Ok, so starting a blog isn’t near as easy as I thought it would be. Although I’m not typically known to be at a loss for words, I contemplated where to start. Do I need to give some history about myself? Tell you about my life? Does anyone care? LOL 🙂 So, I just decided to jump in there. Here we go….
I never use to have to worry about my weight. Even after having kids I was back down to a size 0-3. Sometime in my early 30’s I was diagnosed with Hoshimoto’s Disease, an auto-immune condition that affects my thyroid. The most common symptoms are fatigue and unexplained weight gain. It started slowly at first, but through the years, even with medication, has developed into a real issue for not only my self esteem, but for my health. The added weight along with lack of exercise caused high blood pressure. I felt bad all the time, always tired, and borderline depressed. You wouldn’t know it though, I am a “cup half full” kinda gal! But my inner demons certainly knew, and therefore along came the anti-depressant medication, anxiety medication, blood pressure medication, thyroid medication, anti-inflammatory medications, and several more. How is it that I’m taking more medication than my grandparent? Am I really there?

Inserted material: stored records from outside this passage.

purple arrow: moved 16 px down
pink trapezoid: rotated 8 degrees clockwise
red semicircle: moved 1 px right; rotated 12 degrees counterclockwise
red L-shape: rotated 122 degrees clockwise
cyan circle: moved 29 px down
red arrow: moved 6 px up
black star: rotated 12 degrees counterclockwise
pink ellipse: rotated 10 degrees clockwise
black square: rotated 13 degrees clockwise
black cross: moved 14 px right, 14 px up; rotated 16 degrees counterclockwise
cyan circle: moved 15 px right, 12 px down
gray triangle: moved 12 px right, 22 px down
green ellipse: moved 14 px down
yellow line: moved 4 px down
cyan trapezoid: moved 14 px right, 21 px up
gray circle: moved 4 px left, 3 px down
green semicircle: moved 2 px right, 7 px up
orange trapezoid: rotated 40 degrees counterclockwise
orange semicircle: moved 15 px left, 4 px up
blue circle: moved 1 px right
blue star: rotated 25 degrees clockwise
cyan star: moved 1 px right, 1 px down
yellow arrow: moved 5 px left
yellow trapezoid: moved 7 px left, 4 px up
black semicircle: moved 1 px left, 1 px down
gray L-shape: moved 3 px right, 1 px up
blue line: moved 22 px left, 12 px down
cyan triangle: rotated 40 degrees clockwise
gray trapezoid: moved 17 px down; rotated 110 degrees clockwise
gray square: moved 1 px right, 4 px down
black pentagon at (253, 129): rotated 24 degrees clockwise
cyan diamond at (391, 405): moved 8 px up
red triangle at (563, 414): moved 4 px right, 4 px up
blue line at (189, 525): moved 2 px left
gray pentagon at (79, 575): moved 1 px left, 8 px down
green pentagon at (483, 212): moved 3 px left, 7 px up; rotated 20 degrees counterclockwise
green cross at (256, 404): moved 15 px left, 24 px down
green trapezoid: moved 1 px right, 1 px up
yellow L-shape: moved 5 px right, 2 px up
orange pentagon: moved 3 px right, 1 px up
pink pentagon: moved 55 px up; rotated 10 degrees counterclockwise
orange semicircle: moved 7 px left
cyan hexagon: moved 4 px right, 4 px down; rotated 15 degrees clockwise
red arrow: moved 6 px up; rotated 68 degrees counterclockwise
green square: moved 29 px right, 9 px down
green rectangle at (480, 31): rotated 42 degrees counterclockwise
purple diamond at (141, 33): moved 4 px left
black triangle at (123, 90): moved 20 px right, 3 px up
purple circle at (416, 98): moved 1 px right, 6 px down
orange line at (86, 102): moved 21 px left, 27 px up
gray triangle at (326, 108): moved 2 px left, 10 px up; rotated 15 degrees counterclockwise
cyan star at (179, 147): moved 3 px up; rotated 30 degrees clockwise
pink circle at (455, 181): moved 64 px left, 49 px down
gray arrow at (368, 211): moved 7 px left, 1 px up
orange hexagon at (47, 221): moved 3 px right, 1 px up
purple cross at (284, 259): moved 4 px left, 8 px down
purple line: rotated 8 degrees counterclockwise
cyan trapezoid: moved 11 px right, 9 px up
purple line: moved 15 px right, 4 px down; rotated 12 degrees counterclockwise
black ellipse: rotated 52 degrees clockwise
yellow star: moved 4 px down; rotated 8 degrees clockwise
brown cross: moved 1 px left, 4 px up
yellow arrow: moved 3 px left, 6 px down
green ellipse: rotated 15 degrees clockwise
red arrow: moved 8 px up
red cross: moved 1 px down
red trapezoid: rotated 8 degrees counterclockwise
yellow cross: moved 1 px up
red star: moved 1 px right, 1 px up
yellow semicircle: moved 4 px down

The sizes continued to increase, and before I knew it, I was in double digit clothing, wait….now let’s add some letters to the clothes. Plus size 1-X. Just as I was starting to get into a 2-X, and every morning watched my blood pressure climb higher and higher, I knew it had to change. I had just gotten married to the love of my life after a long 10-year engagement, and it was important to me that we have more time together to finally fulfill our dreams and enjoy our new life together. I didn’t want to continue to feel so old, to be hurting ALL THE TIME, to be tired ALL THE TIME. It was my breaking point; and honestly, I think everyone has to have something in their lives to make them want to make that life changing decision and stick with it. Not a fad diet, a lifestyle change. Just like when I quit smoking….wasn’t an easy thing to quit, after almost 30 years as a smoker, it had to be ME that made the decision, and I had to be ready for it. And I did. And so, now with my new life challenge of getting healthy and fit, I am ready.